Volume X, Issue 5, Page 104

Hoping for Some Real Promotion From Coca-Cola Co. This Time Around

When the news release popped-up on the computer screen, I’m sure my eyes must have been as wide as a Goodyear slick.

Probably rolled like one, too.

“IndyCar Series Announces Major Multi-Year Agreement with Coca-Cola.”

The missive went on to say Coke North America “will develop retail marketing programs to help enhance the IndyCar experience for fans throughout the season.”

Develop retail marketing programs . . . sound familiar?

It sure did to me.

Some of us have heard this before. Specifically, in the afterglow of NHRA’s announcement that Coke’s POWERade sports drink would assume the series’ title sponsorship from R.J Reynolds’ Winston brand (after a 27-year run) in 2002. 

I remember a meeting of drag racing business types in Indianapolis before the ’02 Mac Tools U.S. Nationals. The presentation on how Coke’s ace sports marketers were going to promote NHRA race-market-by-race-market, via retail outlets, had the representatives of team sponsors so bubbly one might have thought Perrier-Jouet had been served in elegant crystal flutes.

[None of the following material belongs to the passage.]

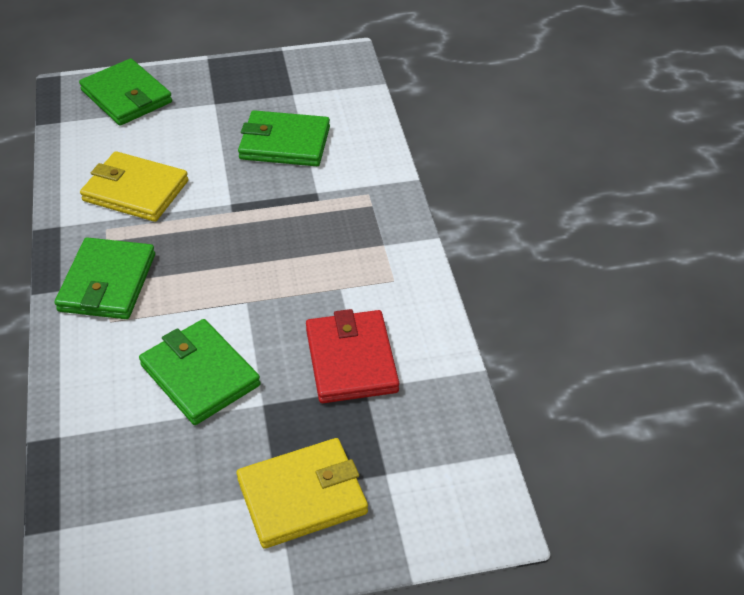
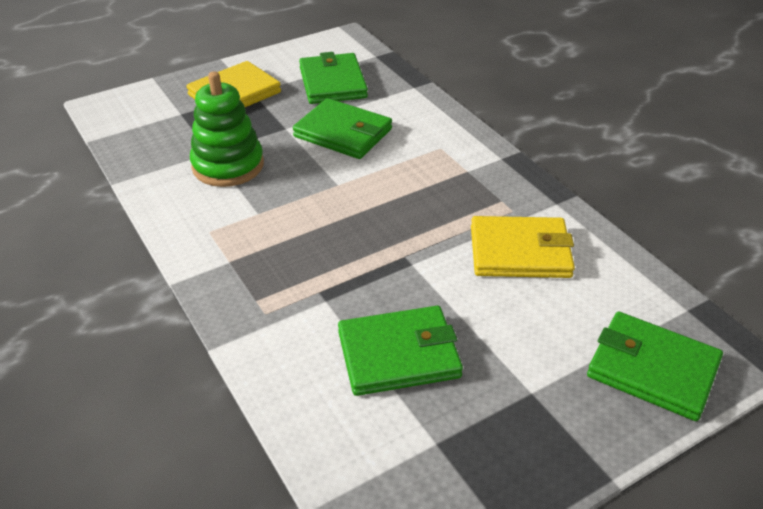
camera: 160 degrees right, 5 degrees down
(107, 282) = (468, 171): green wallet -> green wallet (332, 83)
(351, 360) = (228, 165): red wallet -> green stacking toy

Now, six years later, here we go again!

Full Throttle, Coke’s energy drink, will take over from POWERade next season. And Brad Goist, vice president and general manager for Water and Energy at Coca-Cola North America, assures us NHRA “will be the cornerstone for all of our marketing events.”

Call me a hopeful skeptic. Oh, by the way, I’m still waiting for the courtesy of a reply to my several voice/E mails to Ben Reiling, Coke’s motorsports marketer – sent in 2004!

To be honest, I had an uncertain feeling about the POWERade-NHRA relationship from early days on. I recall separate conversations with Joe Amato and Don Prudhomme, after they had talked with NHRA President Tom Compton, following the series sponsorship announcement. What they got out of it, both said in so many words, was that NHRA was “lucky” just to get a replacement for Winston.

To me, that sounded like a negotiation done on the defensive, not conducted from a position of strength. A historical review of what’s happened since confirms that impression, although, in fairness, let’s acknowledge the total POWERade points fund and top 10 bonus program this season for all four pro categories combined is $3.3 million. Not enough to meet the racers’ needs, but still a record.    

POWERade has pitched itself to existing fans via racing content commercials that run only on ESPN2’s event telecasts, plus a variety of at-track “experiences.” The two key words in that last sentence are existing fans. It appears to me any significant, meaningful outreach to bring in NEW fans ended with 2003’s “limited time” NHRA-themed POWERade packaging and “high-horsepower flavor.”

The last time I saw those bottles was in a “clearance items/marked down” basket at my neighborhood supermarket here in Scottsdale, AZ – about three months after they first went on sale.  I observed zero NHRA-related product displays in Fry’s or Albertson’s or Safeway in the country’s fifth-largest metro area during the run-up to last February’s Checker Schuck’s Kragen Nationals at Firebird Raceway. Yes, I made it a point to check.

In contrast: Images of Dale Earnhardt Jr., Jeff Gordon, Kasey Kahne, Casey Mears, Robby Gordon and Jamie McMurray were featured in local stores and/or their weekly newspaper circulars leading up to last month’s Subway 500k at Phoenix International Raceway. The products ranged from soda to apples, ice cream to whisky, cereal to lunchmeat.

Asked, specifically, about activation, Goist promised it would be, well, Full Thottle.